**Instructions for the task:** Copy every line of the records below word for word, but leave the pictures out of your answer.

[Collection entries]
━━━━━━━━━━
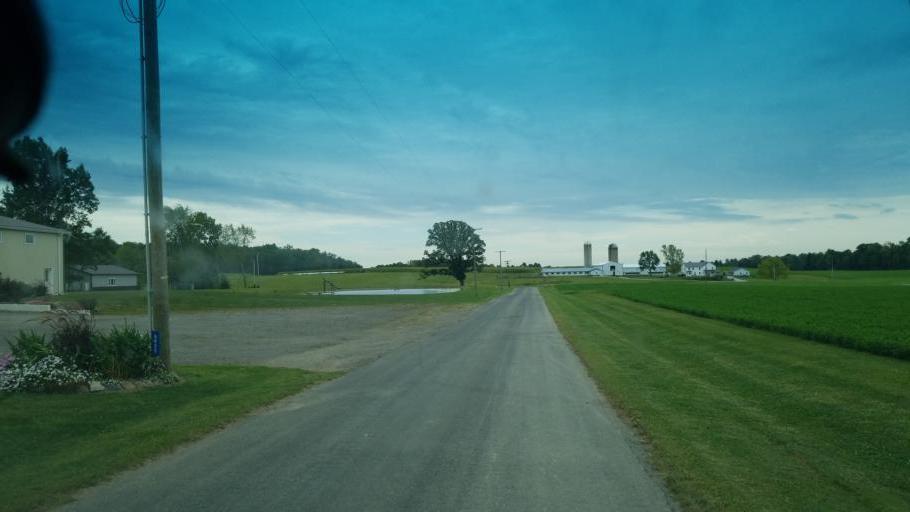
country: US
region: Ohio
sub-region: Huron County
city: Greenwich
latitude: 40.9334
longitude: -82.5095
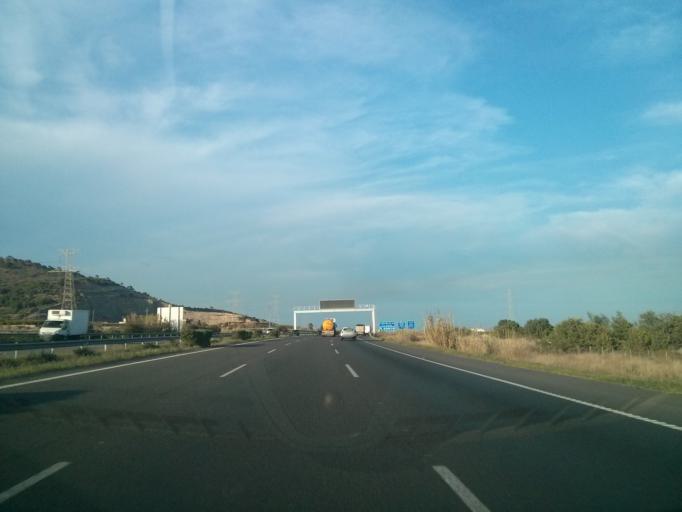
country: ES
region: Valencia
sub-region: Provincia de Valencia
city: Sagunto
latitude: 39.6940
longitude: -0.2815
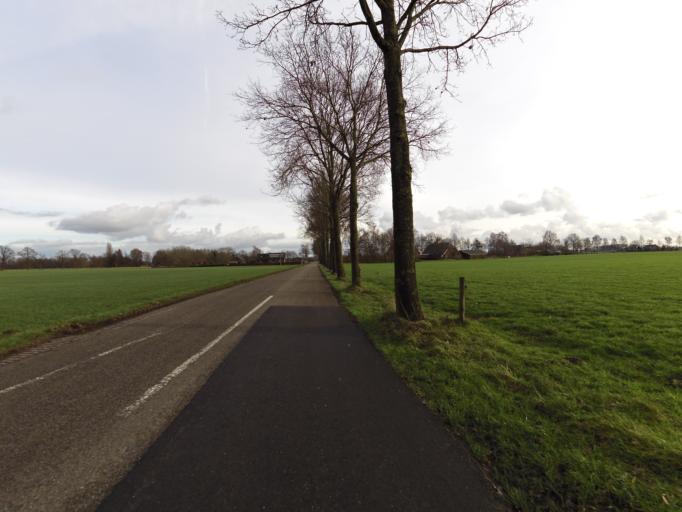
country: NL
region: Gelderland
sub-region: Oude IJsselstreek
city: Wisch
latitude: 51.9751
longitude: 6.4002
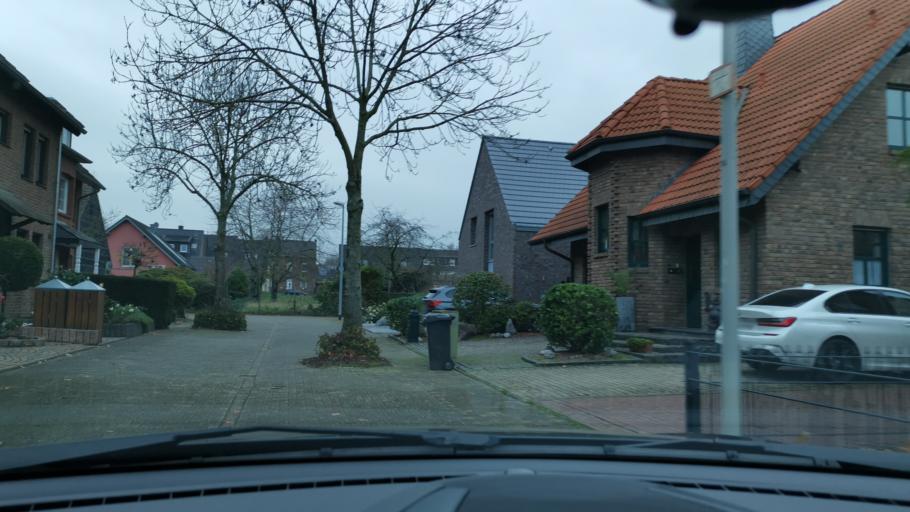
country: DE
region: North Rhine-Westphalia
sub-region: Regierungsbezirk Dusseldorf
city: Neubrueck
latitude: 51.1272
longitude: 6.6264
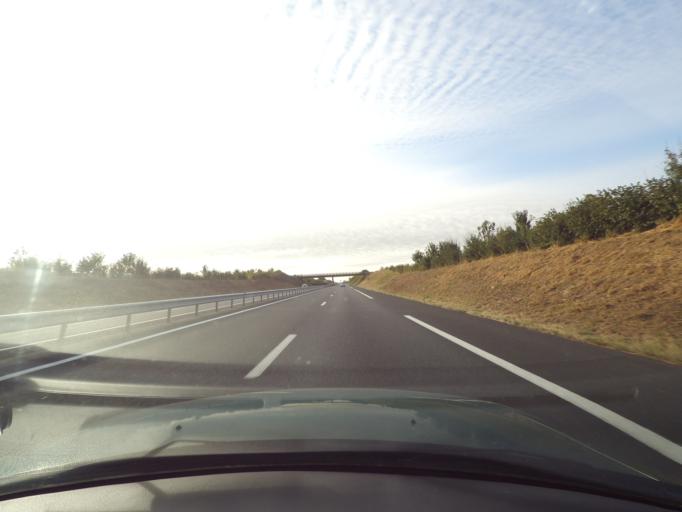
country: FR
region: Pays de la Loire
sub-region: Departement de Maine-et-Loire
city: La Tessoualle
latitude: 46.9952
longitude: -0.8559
━━━━━━━━━━
**Written solution:**
country: US
region: Ohio
sub-region: Huron County
city: Greenwich
latitude: 40.9334
longitude: -82.5095
country: ES
region: Valencia
sub-region: Provincia de Valencia
city: Sagunto
latitude: 39.6940
longitude: -0.2815
country: NL
region: Gelderland
sub-region: Oude IJsselstreek
city: Wisch
latitude: 51.9751
longitude: 6.4002
country: DE
region: North Rhine-Westphalia
sub-region: Regierungsbezirk Dusseldorf
city: Neubrueck
latitude: 51.1272
longitude: 6.6264
country: FR
region: Pays de la Loire
sub-region: Departement de Maine-et-Loire
city: La Tessoualle
latitude: 46.9952
longitude: -0.8559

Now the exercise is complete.